O Cadastro Nacional de Adoção (CNA) já conseguiu registrar 4.106 pretendentes e 469 crianças aptas a serem adotadas. Esses números foram coletados até a manhã desta quarta-feira (20/08), salve quando o juiz auxiliar da presidência do Conselho Nacional de Justiça (CNJ), Paulo Tamburini apresentou oficialmente o CNA a juízes do Distrito Federal. Durante o evento, realizado no auditório do Pleno do Tribunal de Justiça do Distrito Federal e Territórios (TJDFT), o juiz da Vara da Infância e da Adolescência Renato Rodovalho, anunciou que o Distrito Federal é a primeira unidade da Federação a concluir a inserção de dados do Cadastro com 380 pretendentes e 158 crianças a serem adotadas.
O Distrito Federal é a 18ª unidade da federação a receber a visita do Comitê Gestor do CNA. Os magistrados integrantes do Comitê são os responsáveis em explicar o funcionamento do cadastro, ensinar como os dados devem ser inseridos, sanar as dúvidas dos juízes e de servidores dos tribunais. Tudo isso para que o Cadastro de Adoção seja realmente utilizado com menos burocracia e mais transparência para facilitar os processos de adoção. “Com ele poderemos localizar melhor os interessados e os pretendentes”, explicou o juiz Paulo Tamburini.
Lançado pelo Conselho Nacional de Justiça, em 29 de abril deste ano, o CNA pelos juízes, que terão até o dia 8 de novembro para inserir os dados no sistema. Com as informações do Cadastro, o CNJ terá condições de obter, até o fim do ano, um diagnóstico mais preciso sobre a questão e propor iniciativas para encontrar alternativas sociais e econômicas para melhorar os processos de adoção no país.

**O que fazer**
**A.** Redigite o trecho da notícia sobre o Cadastro Nacional de Adoção que começa nas palavras "O Distrito Federal é a 18ª" e termina depois de "juiz Paulo Tamburini.".
**B.** Segundo a notícia sobre o Cadastro Nacional de Adoção, qual unidade da Federação foi a primeira a concluir a inserção de dados do Cadastro?
A listagem não é usada em nenhuma das tarefas.

**Listagem fornecida**

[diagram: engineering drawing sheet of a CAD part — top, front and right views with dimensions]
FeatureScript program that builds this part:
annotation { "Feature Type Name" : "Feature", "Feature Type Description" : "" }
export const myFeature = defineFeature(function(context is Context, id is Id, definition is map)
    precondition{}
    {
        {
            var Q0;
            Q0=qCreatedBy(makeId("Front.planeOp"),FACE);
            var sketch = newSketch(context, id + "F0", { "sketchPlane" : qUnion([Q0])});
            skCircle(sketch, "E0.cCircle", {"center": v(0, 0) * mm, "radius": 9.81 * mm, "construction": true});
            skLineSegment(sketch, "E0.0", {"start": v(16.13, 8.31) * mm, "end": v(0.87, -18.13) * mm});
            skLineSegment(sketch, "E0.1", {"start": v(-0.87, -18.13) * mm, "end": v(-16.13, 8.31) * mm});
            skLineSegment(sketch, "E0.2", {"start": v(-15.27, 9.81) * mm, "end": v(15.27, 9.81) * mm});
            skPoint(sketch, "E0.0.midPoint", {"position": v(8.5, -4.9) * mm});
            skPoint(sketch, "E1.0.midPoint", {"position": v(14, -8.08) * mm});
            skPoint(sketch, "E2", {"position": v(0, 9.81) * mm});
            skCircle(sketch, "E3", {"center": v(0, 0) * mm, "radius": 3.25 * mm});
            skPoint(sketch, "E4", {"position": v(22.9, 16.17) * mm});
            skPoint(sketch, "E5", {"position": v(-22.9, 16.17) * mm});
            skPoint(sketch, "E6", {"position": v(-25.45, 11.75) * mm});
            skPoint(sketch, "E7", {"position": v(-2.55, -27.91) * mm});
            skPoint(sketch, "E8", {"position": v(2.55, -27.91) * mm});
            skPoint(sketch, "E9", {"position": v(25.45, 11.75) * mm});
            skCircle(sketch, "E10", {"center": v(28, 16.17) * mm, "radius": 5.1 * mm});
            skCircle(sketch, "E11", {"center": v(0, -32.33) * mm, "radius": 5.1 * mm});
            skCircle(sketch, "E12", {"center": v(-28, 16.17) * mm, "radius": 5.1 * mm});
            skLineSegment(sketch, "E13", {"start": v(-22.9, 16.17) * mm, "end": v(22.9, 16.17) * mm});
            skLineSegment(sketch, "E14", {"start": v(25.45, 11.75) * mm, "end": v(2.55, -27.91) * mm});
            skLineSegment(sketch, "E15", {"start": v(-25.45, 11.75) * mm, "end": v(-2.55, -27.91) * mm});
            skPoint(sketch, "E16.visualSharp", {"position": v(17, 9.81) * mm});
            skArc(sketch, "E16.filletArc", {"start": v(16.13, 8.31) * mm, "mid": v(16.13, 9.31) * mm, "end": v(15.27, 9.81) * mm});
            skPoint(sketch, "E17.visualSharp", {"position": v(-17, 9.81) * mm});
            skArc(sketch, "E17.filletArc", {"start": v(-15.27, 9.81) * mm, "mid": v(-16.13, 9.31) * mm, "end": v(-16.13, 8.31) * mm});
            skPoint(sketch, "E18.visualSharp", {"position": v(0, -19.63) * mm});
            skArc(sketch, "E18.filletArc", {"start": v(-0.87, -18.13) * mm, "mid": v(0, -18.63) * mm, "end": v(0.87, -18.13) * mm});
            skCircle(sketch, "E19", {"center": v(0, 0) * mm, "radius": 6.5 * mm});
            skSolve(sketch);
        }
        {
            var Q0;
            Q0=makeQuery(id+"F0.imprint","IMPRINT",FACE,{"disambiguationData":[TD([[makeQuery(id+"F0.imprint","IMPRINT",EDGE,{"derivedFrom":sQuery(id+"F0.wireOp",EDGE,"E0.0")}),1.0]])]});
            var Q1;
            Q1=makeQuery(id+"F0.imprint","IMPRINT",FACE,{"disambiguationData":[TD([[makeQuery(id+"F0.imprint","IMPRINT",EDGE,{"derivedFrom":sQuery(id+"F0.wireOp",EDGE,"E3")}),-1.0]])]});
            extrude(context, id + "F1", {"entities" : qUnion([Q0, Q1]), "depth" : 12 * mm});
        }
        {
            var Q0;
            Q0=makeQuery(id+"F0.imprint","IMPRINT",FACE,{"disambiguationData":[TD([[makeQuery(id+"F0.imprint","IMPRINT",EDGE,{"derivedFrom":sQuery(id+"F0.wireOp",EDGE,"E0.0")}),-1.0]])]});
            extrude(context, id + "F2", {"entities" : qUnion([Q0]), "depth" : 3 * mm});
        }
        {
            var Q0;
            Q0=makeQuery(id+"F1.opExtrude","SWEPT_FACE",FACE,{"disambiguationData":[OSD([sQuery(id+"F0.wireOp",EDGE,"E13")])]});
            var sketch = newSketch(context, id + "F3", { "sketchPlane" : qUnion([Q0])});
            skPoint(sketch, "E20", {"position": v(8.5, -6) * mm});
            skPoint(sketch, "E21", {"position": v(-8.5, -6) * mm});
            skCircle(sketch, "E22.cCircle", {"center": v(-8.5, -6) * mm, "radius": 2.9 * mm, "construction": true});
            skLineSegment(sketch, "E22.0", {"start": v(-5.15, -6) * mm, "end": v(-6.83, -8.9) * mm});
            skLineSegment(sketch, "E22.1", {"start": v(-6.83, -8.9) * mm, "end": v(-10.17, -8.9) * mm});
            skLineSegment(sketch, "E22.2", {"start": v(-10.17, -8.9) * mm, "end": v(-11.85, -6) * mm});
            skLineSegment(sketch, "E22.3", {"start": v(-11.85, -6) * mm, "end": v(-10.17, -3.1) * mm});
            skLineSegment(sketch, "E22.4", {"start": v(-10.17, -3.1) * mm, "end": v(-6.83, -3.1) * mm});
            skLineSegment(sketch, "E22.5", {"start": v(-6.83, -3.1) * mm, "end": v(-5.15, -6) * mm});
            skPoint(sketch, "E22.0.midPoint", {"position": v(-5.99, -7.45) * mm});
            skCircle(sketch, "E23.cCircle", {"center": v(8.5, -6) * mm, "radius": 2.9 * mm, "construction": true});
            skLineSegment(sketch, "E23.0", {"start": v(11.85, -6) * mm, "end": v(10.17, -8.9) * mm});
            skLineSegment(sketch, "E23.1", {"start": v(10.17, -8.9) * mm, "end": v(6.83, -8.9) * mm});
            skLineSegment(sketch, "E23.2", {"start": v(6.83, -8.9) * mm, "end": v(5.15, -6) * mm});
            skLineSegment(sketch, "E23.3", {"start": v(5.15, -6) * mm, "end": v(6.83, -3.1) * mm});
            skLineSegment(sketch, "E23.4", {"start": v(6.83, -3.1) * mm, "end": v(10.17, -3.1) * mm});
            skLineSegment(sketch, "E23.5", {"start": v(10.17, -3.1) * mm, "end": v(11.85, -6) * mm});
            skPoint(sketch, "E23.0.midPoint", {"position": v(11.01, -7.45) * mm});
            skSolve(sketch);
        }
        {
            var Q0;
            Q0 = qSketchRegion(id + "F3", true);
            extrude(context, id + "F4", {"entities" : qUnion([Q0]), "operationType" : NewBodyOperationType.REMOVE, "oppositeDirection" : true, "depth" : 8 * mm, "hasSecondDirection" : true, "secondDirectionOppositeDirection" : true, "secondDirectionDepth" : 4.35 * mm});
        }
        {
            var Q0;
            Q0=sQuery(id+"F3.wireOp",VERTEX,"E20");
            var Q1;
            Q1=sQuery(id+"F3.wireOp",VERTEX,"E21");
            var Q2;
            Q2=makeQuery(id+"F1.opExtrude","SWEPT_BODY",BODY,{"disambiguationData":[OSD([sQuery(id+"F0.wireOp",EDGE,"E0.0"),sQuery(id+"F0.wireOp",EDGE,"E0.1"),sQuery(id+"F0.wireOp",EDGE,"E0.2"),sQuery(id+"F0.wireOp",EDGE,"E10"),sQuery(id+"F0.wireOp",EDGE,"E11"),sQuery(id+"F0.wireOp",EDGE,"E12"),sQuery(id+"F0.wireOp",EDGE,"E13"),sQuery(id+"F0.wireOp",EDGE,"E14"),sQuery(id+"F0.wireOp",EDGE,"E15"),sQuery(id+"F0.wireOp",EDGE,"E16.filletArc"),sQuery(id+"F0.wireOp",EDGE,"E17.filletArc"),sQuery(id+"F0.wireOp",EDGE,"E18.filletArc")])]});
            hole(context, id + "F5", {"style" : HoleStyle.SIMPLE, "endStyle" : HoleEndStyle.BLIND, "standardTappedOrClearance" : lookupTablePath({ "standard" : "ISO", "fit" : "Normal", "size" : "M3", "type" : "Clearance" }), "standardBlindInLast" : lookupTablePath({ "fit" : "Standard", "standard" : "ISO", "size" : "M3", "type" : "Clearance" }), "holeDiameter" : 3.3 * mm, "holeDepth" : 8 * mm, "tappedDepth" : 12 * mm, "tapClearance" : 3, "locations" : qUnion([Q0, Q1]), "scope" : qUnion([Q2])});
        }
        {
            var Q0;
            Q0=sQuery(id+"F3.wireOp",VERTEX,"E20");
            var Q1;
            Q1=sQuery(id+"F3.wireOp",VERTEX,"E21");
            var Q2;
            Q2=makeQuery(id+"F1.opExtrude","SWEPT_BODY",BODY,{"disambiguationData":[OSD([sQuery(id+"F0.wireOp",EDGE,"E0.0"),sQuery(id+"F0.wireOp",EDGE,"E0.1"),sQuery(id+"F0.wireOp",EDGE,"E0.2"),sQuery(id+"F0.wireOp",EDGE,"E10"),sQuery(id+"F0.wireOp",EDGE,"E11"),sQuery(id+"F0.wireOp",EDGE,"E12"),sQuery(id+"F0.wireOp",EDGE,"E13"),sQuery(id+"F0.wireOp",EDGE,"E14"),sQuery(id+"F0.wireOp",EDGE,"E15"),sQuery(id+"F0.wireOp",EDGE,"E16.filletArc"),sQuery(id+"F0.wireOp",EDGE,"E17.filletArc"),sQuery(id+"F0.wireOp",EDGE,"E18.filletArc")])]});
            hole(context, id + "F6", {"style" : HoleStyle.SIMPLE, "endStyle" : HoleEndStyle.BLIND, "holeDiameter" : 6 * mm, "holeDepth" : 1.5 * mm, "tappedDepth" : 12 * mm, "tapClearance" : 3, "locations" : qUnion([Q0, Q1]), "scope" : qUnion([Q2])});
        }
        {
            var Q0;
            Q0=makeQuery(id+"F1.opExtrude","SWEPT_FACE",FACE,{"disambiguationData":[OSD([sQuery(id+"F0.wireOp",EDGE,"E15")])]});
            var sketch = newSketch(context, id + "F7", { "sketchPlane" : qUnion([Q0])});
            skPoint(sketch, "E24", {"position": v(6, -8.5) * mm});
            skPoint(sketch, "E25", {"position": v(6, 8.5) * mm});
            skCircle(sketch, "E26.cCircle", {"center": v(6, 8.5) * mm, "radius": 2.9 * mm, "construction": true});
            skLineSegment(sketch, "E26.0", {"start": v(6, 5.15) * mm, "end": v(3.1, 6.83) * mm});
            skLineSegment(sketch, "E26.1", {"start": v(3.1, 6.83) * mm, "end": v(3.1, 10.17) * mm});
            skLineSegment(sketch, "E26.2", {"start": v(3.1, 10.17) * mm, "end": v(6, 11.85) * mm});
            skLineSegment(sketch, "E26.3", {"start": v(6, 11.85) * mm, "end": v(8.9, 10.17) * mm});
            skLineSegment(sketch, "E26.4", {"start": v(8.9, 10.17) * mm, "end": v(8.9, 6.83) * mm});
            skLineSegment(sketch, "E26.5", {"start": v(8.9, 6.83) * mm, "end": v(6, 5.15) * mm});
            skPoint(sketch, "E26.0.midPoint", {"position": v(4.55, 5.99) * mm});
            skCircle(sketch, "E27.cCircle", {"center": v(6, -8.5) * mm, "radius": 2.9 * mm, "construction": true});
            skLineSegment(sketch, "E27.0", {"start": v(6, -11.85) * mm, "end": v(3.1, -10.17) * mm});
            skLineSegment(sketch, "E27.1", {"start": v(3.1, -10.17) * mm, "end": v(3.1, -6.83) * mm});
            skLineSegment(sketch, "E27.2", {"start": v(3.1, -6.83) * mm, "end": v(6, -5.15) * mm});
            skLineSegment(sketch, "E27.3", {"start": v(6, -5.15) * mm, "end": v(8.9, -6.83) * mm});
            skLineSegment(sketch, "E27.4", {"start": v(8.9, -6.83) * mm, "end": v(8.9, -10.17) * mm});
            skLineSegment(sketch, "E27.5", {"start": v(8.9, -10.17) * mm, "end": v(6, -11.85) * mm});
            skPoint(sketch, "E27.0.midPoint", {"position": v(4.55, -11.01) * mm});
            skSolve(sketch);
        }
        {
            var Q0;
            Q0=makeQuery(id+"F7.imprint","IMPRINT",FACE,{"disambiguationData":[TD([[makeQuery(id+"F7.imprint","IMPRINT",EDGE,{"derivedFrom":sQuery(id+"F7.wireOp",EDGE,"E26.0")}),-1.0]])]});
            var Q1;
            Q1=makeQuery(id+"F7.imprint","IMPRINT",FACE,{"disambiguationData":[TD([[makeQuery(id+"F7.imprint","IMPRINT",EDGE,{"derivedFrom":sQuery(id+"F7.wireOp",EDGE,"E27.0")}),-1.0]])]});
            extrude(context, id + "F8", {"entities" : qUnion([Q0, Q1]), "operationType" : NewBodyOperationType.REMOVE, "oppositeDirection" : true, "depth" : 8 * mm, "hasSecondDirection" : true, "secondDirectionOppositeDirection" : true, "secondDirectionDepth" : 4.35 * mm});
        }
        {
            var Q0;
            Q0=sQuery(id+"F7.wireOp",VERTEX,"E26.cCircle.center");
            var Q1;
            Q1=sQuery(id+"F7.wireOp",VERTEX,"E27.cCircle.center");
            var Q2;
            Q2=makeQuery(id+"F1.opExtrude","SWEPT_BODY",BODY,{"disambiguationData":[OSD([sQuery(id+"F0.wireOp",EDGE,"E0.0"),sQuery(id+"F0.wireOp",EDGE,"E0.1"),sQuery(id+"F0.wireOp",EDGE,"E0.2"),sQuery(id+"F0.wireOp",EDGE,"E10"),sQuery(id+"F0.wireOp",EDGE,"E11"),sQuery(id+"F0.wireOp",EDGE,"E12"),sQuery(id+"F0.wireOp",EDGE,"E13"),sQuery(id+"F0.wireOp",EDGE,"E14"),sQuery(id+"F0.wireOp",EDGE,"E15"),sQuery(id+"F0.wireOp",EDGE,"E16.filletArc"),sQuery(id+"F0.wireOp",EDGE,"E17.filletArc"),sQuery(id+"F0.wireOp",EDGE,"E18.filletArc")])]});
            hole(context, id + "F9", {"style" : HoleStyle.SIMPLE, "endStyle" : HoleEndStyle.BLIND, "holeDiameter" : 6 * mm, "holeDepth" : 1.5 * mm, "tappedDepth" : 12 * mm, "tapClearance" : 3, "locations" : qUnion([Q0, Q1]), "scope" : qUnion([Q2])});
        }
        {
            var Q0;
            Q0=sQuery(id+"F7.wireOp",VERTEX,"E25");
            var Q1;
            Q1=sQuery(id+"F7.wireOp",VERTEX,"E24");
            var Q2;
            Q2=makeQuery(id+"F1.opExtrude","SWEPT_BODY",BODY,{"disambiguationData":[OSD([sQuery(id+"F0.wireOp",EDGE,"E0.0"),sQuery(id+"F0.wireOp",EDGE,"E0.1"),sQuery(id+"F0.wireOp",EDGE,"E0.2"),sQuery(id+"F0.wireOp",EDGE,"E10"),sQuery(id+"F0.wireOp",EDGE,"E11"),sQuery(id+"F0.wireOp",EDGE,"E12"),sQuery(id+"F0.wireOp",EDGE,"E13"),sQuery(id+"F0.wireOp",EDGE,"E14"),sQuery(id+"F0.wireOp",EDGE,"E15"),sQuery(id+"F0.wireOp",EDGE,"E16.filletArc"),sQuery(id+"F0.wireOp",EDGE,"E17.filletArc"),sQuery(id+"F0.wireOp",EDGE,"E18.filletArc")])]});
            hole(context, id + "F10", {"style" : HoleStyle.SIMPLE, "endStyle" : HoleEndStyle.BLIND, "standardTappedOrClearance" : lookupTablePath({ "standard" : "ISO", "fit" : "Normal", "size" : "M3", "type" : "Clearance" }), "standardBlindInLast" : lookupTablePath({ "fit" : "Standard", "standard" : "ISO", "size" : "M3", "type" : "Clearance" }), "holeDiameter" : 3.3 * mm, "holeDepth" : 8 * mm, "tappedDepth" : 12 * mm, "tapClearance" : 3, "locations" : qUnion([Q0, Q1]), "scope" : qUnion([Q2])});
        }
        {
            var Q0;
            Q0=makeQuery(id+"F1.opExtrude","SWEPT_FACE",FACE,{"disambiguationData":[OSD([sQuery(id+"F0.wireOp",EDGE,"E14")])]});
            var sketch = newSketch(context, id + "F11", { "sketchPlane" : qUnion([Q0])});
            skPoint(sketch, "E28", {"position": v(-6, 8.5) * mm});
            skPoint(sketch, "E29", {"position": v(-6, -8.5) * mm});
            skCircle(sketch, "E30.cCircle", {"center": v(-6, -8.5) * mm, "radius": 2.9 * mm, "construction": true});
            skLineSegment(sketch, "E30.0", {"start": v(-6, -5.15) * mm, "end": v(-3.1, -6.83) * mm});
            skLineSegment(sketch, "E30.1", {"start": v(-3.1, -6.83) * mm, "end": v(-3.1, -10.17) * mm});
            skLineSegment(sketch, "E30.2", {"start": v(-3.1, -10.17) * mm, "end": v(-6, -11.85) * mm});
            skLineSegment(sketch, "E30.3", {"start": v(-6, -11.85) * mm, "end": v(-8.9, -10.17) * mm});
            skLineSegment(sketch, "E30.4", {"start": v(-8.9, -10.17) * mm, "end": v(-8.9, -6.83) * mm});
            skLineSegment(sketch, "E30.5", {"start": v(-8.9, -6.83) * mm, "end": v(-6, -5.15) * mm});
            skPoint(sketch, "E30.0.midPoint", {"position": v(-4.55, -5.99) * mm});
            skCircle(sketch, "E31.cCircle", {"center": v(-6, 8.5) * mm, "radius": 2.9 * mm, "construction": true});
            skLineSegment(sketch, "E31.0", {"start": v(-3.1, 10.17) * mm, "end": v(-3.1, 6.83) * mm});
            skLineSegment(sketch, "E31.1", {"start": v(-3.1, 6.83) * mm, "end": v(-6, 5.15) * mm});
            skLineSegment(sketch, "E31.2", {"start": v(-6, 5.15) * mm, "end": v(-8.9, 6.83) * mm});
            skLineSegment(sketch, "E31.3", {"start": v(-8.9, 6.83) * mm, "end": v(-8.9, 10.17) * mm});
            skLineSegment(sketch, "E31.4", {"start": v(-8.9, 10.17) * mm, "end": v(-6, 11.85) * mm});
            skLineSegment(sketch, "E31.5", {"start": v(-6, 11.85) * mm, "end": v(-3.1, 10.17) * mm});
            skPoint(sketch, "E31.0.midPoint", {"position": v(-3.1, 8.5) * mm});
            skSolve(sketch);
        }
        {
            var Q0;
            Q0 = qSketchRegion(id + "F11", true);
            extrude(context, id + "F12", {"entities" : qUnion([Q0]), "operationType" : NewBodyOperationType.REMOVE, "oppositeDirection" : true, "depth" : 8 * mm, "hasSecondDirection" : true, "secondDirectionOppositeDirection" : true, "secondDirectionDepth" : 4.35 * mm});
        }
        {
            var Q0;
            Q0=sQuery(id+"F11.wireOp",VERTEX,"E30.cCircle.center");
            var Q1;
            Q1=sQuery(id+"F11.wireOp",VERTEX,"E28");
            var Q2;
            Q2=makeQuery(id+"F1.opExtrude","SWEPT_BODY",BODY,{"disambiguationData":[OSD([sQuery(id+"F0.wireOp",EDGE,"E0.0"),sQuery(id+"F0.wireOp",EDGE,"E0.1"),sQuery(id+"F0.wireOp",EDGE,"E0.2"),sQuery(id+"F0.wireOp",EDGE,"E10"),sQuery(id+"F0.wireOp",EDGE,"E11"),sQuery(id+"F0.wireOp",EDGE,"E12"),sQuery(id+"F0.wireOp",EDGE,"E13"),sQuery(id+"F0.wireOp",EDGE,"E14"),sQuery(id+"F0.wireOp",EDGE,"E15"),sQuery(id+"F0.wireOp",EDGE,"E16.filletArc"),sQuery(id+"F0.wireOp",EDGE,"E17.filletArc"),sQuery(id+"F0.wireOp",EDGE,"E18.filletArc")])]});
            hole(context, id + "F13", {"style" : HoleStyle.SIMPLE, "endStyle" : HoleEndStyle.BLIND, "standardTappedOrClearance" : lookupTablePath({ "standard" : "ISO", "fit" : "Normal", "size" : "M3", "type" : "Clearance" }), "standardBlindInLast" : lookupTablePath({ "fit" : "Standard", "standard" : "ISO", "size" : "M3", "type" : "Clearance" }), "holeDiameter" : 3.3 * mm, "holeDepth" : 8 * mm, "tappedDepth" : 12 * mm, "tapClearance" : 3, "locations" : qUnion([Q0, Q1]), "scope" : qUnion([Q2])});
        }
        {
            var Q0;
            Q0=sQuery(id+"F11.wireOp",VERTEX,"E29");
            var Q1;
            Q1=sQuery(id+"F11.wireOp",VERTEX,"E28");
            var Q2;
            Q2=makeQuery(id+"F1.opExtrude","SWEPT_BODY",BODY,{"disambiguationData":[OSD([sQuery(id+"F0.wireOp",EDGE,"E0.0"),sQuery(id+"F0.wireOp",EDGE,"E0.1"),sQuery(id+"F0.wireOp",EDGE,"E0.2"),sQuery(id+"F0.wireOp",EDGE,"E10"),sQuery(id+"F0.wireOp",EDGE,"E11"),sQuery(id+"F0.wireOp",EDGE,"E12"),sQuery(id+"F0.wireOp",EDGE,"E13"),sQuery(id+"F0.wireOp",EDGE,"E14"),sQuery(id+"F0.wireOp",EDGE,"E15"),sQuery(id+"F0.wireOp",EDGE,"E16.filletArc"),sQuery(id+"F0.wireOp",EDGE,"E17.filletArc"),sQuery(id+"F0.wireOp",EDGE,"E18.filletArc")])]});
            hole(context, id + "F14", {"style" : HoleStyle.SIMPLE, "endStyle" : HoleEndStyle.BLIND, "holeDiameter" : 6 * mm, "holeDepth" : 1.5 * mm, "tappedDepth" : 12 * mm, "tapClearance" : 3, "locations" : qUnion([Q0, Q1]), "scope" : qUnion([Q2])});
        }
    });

**Respostas por tarefa**
**A.**
O Distrito Federal é a 18ª unidade da federação a receber a visita do Comitê Gestor do CNA. Os magistrados integrantes do Comitê são os responsáveis em explicar o funcionamento do cadastro, ensinar como os dados devem ser inseridos, sanar as dúvidas dos juízes e de servidores dos tribunais. Tudo isso para que o Cadastro de Adoção seja realmente utilizado com menos burocracia e mais transparência para facilitar os processos de adoção. “Com ele poderemos localizar melhor os interessados e os pretendentes”, explicou o juiz Paulo Tamburini.

**B.** O Distrito Federal.